If your web site doesn't require compilation, you might just choose to deploy it directly from the Git repository.
- Do your development on your local box, as you usually would.
- Check your code into Github or another site like it frequently
- Since you don't need to compile your site, your Git copy is ALMOST ready-to-go
- You either want to exclude .git directories from APACHE service, or
remove them after "git clone"
Your database is another issue. You will probably:
- Write scripts to make changes to your database rather than making them in a UI
- Include a version stamp somewhere (maybe in the database) identifying the current schema
- Name your scripts with database version numbers (I also keep an indicator of the associated code revision that is required for compatability - I automatically stamp it with Git changeset ID)
- In order, run all the scripts greater than the current database revision (but not greater than the current software revision. I scripted out this process too)
You do all this in bits and pieces on your development machine as though you were doing it in production. When it's time-to-go, you still really probably want test:
- mark your revision with a friendly branch name, like Release23a or whatever you choose, so you can find it later
- replicate your production database to a test environment (live data issues that can block upgrades partway through are a PAIN)
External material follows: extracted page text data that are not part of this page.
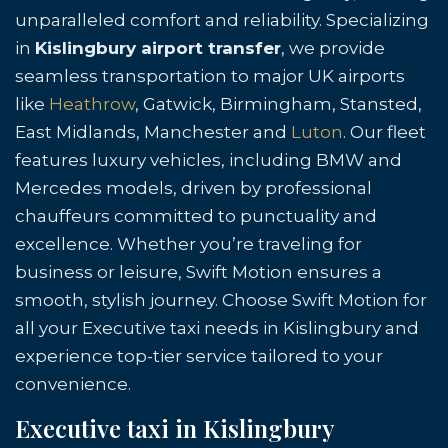
unparalleled comfort and reliability. Specializing
in
Kislingbury airport transfer
, we provide
seamless transportation to major UK airports
like
Heathrow
, Gatwick, Birmingham, Stansted,
East Midlands, Manchester and
Luton
. Our fleet
features luxury vehicles, including BMW and
Mercedes models, driven by professional
chauffeurs committed to punctuality and
excellence. Whether you’re traveling for
business or leisure, Swift Motion ensures a
smooth, stylish journey. Choose Swift Motion for
all your Executive taxi needs in Kislingbury and
experience top-tier service tailored to your
convenience.
Executive taxi in Kislingbury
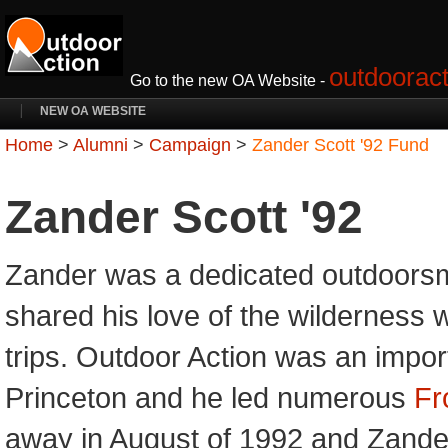
outdooract
Go to the new OA Website -
NEW OA WEBSITE
Home
>
Alumni
>
Campaign
>
Zander Scott '92 Fund
Zander Scott '92
Zander was a dedicated outdoors
shared his love of the wilderness
trips. Outdoor Action was an import
Princeton and he led numerous
Fr
away in August of 1992 and Zanders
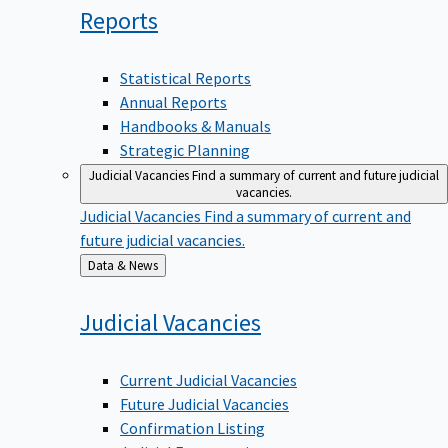
Reports
Statistical Reports
Annual Reports
Handbooks & Manuals
Strategic Planning
Judicial Vacancies
Find a summary of current and future judicial
vacancies.
Judicial Vacancies
Find a summary of current and
future judicial vacancies.
Back
Data & News
to
Judicial
Vacancies
Current Judicial Vacancies
Future Judicial Vacancies
Confirmation Listing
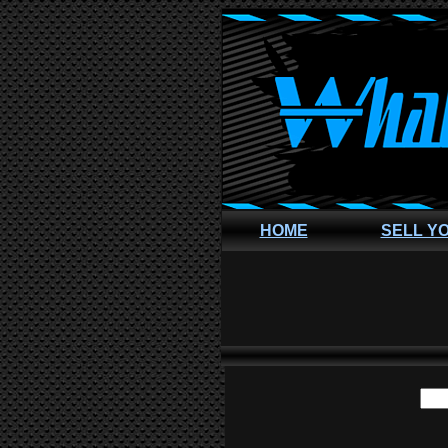
HOME
SELL Y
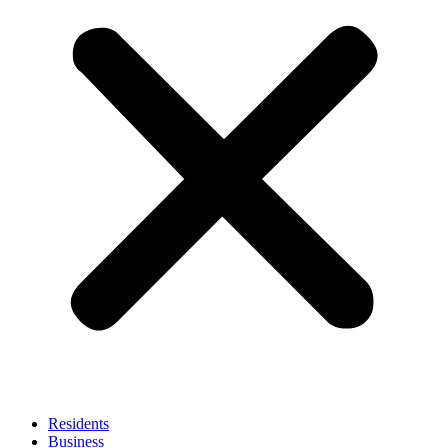
Residents
Business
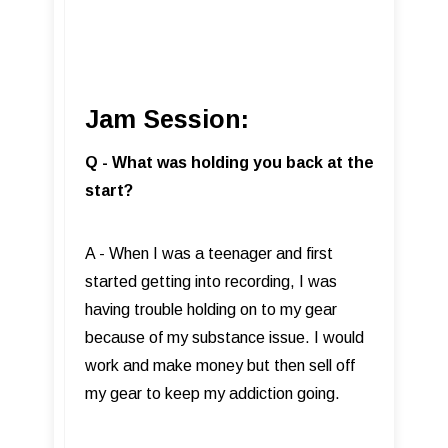
Jam Session:
Q - What was holding you back at the
start?
A - When I was a teenager and first
started getting into recording, I was
having trouble holding on to my gear
because of my substance issue. I would
work and make money but then sell off
my gear to keep my addiction going.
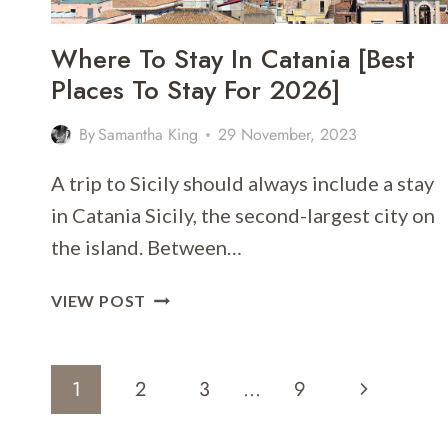
Where To Stay In Catania [Best
Places To Stay For 2026]
By
Samantha King
29 November, 2023
A trip to Sicily should always include a stay
in Catania Sicily, the second-largest city on
the island. Between…
WHERE
VIEW POST
TO
STAY
Page
IN
Next
1
2
3
…
9
CATANIA
Navigation
[BEST
Page
PLACES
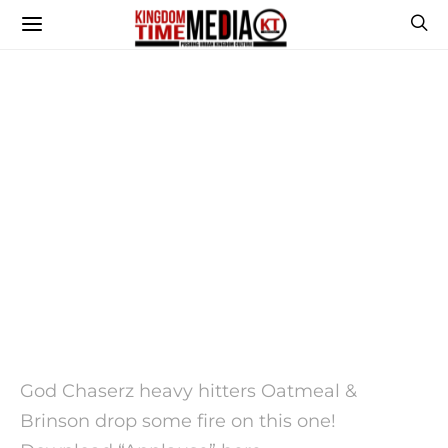
God Chaserz heavy hitters Oatmeal &
Brinson drop some fire on this one!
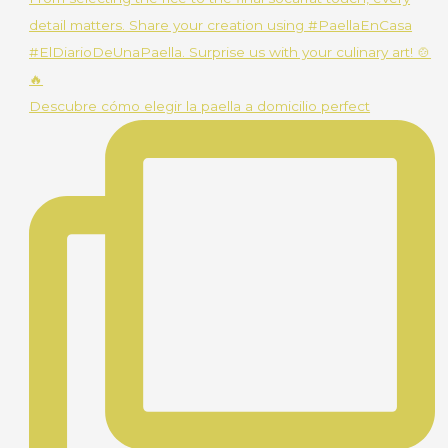
Descubre cómo elegir la paella a domicilio perfect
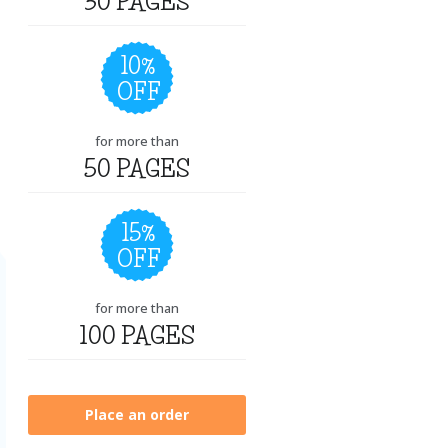
30 PAGES
10%
OFF
for more than
50 PAGES
15%
OFF
for more than
100 PAGES
Place an order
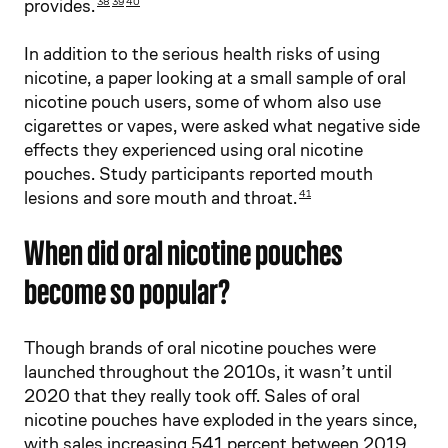
provides.
38
39
40
In addition to the serious health risks of using
nicotine, a paper looking at a small sample of oral
nicotine pouch users, some of whom also use
cigarettes or vapes, were asked what negative side
effects they experienced using oral nicotine
pouches. Study participants reported mouth
lesions and sore mouth and throat.
41
When did oral nicotine pouches
become so popular?
Though brands of oral nicotine pouches were
launched throughout the 2010s, it wasn’t until
2020 that they really took off. Sales of oral
nicotine pouches have exploded in the years since,
with sales increasing 541 percent between 2019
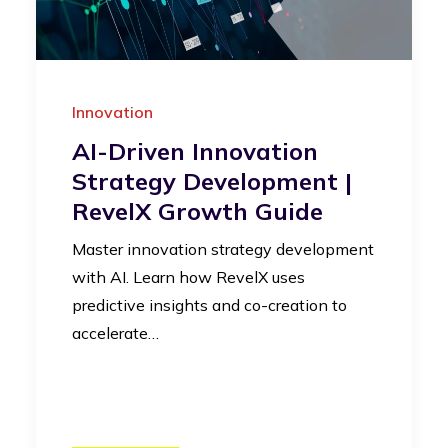
Innovation
AI-Driven Innovation
Strategy Development |
RevelX Growth Guide
Master innovation strategy development
with AI. Learn how RevelX uses
predictive insights and co-creation to
accelerate…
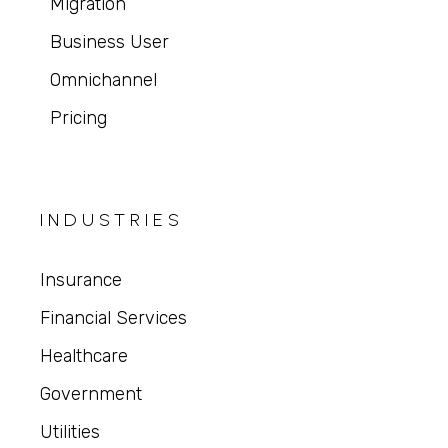
Migration
Business User
Omnichannel
Pricing
INDUSTRIES
Insurance
Financial Services
Healthcare
Government
Utilities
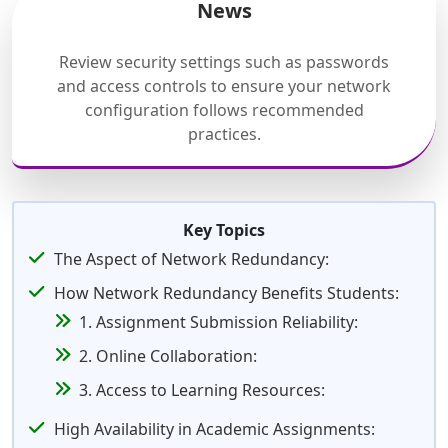
News
Review security settings such as passwords
and access controls to ensure your network
configuration follows recommended
practices.
Key Topics
The Aspect of Network Redundancy:
How Network Redundancy Benefits Students:
1. Assignment Submission Reliability:
2. Online Collaboration:
3. Access to Learning Resources:
High Availability in Academic Assignments:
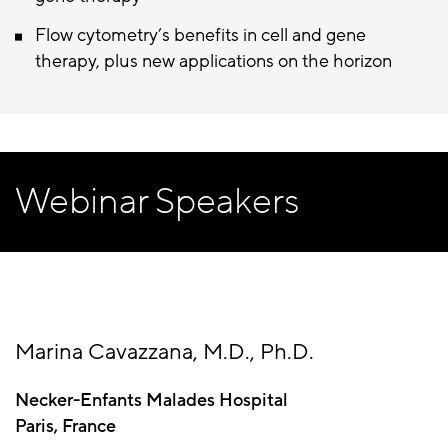
Flow cytometry’s benefits in cell and gene
therapy, plus new applications on the horizon
Webinar Speakers
Marina Cavazzana, M.D., Ph.D.
Necker-Enfants Malades Hospital
Paris, France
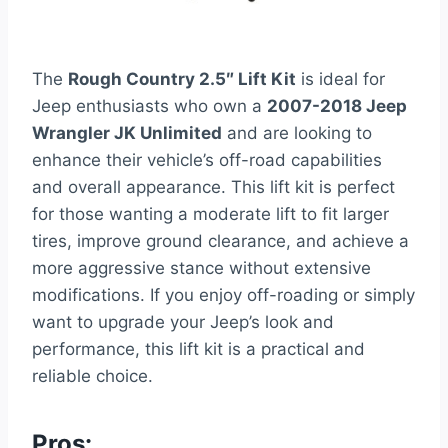
The
Rough Country 2.5″ Lift Kit
is ideal for
Jeep enthusiasts who own a
2007-2018 Jeep
Wrangler JK Unlimited
and are looking to
enhance their vehicle’s off-road capabilities
and overall appearance. This lift kit is perfect
for those wanting a moderate lift to fit larger
tires, improve ground clearance, and achieve a
more aggressive stance without extensive
modifications. If you enjoy off-roading or simply
want to upgrade your Jeep’s look and
performance, this lift kit is a practical and
reliable choice.
Pros:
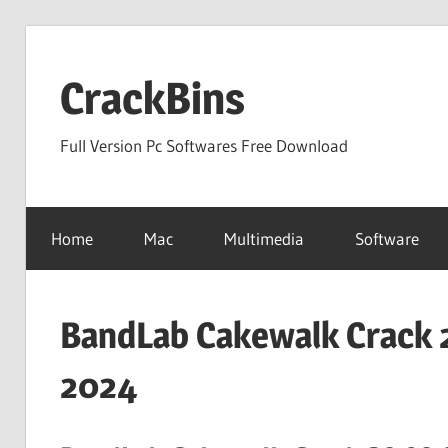
Skip
to
CrackBins
content
Full Version Pc Softwares Free Download
Home
Mac
Multimedia
Software
BandLab Cakewalk Crack 2
2024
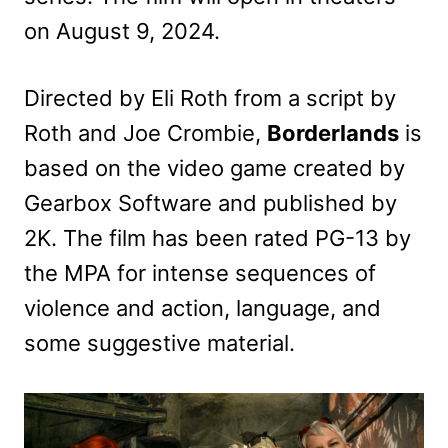
on August 9, 2024.
Directed by Eli Roth from a script by
Roth and Joe Crombie,
Borderlands
is
based on the video game created by
Gearbox Software and published by
2K. The film has been rated PG-13 by
the MPA for intense sequences of
violence and action, language, and
some suggestive material.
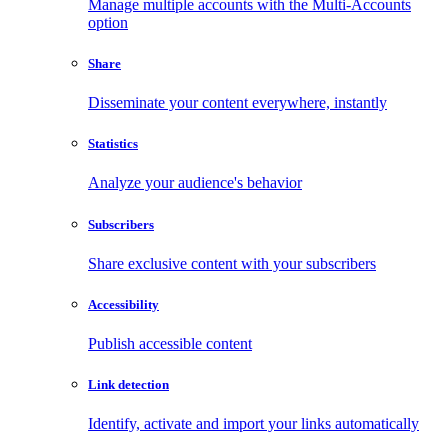
Manage multiple accounts with the Multi-Accounts
option
Share
Disseminate your content everywhere, instantly
Statistics
Analyze your audience's behavior
Subscribers
Share exclusive content with your subscribers
Accessibility
Publish accessible content
Link detection
Identify, activate and import your links automatically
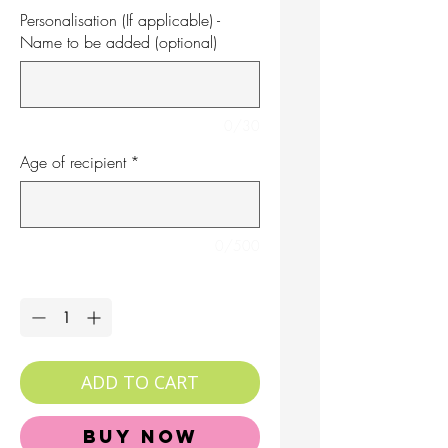
Personalisation (If applicable) -
Name to be added (optional)
0/30
Age of recipient
*
0/500
Quantity
*
ADD TO CART
Buy Now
- deploy the whole package to a test environment, running MySQL scripts and doing your Git export (using your new branch name)
Then, you'll probably continue working and checking into Git as usual. Often, you'll be in the middle of implementing an ugly bit of code and need a quick patch to your live site. But you don't want to just go hack code into your live site. Instead:
- Check out your Release23a
- Make your hotfix
- Check it in as usual (it will save to the Release23a branch)
- Tag it again, Release23b
- Deploy as before (Release23b)
- Merge Release23b back into your main codeline
A quick note about branching. You can always go back and get ANY version you checked in by date/time, but it's easier to find them by name. Additionally, once you branch, you can do work on that branch, and then check it in again. Now you have a bifurcation in your codelines. You are making changes to yesterday's hotness, and it isn't automatically getting applied to today's hotness. If you WANT that, you have to manually merge it. Merging is the process of saying "Git client, please try to automatically apply all the code edits from the Release23a/Release23b delta to my latest hotness".
As you can see, you have some very cool tools available with Git. Deleting your local code isn't an issue, assuming you've been good and checking in frequently.
Note that Git has the concept of local commits. Those don't save your work from a hard-drive crash until you sync.